What needs to be done: Filter this data down to the lines that hold "lane", and copy them.

Records provided START

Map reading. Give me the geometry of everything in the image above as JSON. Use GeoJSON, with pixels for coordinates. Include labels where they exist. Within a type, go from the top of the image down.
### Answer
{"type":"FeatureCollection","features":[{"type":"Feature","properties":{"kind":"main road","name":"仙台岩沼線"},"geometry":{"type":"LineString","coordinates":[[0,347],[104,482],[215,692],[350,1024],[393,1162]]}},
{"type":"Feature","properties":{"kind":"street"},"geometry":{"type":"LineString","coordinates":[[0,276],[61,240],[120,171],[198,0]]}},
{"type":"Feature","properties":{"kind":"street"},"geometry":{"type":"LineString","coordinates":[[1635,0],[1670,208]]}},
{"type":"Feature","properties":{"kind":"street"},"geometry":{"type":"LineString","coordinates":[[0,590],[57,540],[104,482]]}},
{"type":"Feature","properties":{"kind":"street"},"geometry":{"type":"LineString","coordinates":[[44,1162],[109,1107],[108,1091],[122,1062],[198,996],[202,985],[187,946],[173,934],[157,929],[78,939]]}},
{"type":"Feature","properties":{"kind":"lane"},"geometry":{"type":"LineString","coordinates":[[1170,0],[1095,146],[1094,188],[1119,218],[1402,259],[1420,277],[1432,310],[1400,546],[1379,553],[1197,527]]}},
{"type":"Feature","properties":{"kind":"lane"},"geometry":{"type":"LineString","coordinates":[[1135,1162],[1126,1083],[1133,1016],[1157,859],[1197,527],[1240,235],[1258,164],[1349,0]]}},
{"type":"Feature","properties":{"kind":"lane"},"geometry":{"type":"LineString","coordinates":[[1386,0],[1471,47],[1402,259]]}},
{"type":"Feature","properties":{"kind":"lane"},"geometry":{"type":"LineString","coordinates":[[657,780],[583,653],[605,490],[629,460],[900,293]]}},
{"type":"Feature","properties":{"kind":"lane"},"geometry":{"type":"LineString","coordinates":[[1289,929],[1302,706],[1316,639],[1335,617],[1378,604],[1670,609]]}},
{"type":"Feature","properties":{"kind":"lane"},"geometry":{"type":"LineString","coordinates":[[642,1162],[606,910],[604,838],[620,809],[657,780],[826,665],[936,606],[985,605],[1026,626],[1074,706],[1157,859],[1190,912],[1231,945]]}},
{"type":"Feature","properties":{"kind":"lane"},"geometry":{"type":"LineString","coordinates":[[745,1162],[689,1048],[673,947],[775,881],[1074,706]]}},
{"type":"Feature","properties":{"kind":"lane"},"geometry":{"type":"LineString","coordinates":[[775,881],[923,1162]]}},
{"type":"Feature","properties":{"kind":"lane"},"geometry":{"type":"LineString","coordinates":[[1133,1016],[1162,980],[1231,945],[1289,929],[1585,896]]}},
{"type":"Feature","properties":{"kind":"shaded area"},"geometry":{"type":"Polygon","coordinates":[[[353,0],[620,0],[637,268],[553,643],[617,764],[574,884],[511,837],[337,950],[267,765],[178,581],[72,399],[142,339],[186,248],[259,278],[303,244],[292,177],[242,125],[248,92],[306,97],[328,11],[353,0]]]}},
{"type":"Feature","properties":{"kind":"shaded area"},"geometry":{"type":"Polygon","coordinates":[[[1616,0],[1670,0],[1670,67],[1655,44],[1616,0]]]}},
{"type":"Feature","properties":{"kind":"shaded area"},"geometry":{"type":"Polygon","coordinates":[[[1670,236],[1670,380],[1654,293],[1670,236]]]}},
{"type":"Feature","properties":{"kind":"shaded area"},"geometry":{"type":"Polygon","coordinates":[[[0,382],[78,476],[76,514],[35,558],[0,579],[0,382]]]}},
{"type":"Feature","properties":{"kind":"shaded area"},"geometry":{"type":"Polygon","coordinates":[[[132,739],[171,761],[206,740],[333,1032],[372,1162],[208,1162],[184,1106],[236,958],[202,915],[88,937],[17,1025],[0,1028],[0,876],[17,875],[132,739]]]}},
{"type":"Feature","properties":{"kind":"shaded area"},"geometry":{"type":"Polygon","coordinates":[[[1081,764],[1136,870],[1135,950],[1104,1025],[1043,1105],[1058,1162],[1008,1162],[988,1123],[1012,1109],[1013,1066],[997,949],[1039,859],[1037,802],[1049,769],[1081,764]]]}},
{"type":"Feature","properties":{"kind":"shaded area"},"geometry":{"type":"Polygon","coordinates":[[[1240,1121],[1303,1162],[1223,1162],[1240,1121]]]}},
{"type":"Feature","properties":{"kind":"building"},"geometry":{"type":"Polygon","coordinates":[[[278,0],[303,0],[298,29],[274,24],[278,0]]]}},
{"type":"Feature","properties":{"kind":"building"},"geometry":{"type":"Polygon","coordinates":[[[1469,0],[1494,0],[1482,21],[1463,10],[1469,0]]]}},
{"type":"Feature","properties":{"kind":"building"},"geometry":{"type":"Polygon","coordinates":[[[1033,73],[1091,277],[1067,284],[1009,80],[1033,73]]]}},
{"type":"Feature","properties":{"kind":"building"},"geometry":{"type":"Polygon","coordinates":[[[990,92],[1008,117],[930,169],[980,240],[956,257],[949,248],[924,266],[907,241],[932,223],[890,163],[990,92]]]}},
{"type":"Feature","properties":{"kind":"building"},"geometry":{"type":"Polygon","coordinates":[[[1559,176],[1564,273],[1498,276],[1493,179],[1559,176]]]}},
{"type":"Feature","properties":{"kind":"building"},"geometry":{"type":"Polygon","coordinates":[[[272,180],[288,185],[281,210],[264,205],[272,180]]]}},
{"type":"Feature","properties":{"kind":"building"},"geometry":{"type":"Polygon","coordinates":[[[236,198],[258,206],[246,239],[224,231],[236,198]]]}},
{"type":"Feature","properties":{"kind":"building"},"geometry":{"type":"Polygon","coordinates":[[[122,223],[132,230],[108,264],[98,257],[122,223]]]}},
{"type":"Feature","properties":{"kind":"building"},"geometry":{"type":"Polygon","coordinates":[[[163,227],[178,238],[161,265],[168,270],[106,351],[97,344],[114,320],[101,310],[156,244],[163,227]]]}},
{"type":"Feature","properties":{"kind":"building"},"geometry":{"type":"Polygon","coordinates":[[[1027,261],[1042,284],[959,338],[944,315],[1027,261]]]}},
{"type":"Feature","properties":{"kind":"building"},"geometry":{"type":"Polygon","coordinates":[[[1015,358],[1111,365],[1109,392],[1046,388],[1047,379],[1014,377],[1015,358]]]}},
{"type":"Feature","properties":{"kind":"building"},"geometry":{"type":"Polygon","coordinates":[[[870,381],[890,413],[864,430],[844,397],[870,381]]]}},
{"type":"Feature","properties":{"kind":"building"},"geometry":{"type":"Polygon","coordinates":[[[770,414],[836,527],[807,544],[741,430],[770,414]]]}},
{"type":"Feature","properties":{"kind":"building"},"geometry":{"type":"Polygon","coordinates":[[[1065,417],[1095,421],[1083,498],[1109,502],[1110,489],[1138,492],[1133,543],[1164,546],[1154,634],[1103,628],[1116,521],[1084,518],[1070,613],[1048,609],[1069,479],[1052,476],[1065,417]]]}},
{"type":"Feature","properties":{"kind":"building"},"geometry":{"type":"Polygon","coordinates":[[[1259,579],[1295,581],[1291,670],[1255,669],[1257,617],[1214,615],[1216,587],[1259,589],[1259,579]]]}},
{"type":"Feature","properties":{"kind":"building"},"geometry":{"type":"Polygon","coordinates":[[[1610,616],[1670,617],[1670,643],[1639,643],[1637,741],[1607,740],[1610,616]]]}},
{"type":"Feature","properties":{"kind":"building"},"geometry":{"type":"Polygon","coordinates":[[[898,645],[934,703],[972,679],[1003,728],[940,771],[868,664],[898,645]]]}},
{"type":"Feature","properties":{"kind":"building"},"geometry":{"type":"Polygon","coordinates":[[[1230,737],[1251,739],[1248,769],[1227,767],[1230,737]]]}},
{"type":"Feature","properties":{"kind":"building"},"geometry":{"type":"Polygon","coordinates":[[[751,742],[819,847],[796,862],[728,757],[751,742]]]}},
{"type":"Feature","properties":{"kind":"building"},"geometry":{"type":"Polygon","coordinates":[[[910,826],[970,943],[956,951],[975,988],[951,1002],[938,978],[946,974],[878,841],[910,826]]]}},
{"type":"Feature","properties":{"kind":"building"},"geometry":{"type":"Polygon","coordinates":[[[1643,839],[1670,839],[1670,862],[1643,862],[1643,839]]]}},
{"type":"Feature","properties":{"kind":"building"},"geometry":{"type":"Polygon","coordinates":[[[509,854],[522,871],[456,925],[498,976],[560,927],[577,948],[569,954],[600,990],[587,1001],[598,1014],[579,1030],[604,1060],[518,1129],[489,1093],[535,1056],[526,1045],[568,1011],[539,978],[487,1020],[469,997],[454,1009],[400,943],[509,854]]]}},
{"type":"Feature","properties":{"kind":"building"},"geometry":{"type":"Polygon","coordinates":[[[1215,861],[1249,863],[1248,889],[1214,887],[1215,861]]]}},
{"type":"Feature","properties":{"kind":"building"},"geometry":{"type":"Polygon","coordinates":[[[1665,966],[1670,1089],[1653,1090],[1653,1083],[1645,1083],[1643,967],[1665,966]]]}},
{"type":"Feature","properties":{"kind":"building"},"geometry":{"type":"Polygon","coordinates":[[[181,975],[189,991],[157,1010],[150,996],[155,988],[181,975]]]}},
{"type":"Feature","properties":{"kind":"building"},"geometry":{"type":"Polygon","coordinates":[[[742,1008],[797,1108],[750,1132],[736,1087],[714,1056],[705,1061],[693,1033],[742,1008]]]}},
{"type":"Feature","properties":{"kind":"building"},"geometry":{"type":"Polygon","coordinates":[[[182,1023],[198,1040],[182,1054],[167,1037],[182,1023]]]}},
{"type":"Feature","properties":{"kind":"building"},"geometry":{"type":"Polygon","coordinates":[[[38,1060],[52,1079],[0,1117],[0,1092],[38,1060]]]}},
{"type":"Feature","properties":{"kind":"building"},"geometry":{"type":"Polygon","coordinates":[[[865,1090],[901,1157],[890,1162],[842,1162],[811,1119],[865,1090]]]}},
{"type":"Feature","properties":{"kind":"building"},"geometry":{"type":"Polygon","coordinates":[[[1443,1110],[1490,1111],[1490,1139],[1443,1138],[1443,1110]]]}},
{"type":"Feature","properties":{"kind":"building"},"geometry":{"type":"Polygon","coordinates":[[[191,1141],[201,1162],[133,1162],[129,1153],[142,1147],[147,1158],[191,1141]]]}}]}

Records provided END

Problem solution:
{"type":"Feature","properties":{"kind":"lane"},"geometry":{"type":"LineString","coordinates":[[1170,0],[1095,146],[1094,188],[1119,218],[1402,259],[1420,277],[1432,310],[1400,546],[1379,553],[1197,527]]}},
{"type":"Feature","properties":{"kind":"lane"},"geometry":{"type":"LineString","coordinates":[[1135,1162],[1126,1083],[1133,1016],[1157,859],[1197,527],[1240,235],[1258,164],[1349,0]]}},
{"type":"Feature","properties":{"kind":"lane"},"geometry":{"type":"LineString","coordinates":[[1386,0],[1471,47],[1402,259]]}},
{"type":"Feature","properties":{"kind":"lane"},"geometry":{"type":"LineString","coordinates":[[657,780],[583,653],[605,490],[629,460],[900,293]]}},
{"type":"Feature","properties":{"kind":"lane"},"geometry":{"type":"LineString","coordinates":[[1289,929],[1302,706],[1316,639],[1335,617],[1378,604],[1670,609]]}},
{"type":"Feature","properties":{"kind":"lane"},"geometry":{"type":"LineString","coordinates":[[642,1162],[606,910],[604,838],[620,809],[657,780],[826,665],[936,606],[985,605],[1026,626],[1074,706],[1157,859],[1190,912],[1231,945]]}},
{"type":"Feature","properties":{"kind":"lane"},"geometry":{"type":"LineString","coordinates":[[745,1162],[689,1048],[673,947],[775,881],[1074,706]]}},
{"type":"Feature","properties":{"kind":"lane"},"geometry":{"type":"LineString","coordinates":[[775,881],[923,1162]]}},
{"type":"Feature","properties":{"kind":"lane"},"geometry":{"type":"LineString","coordinates":[[1133,1016],[1162,980],[1231,945],[1289,929],[1585,896]]}},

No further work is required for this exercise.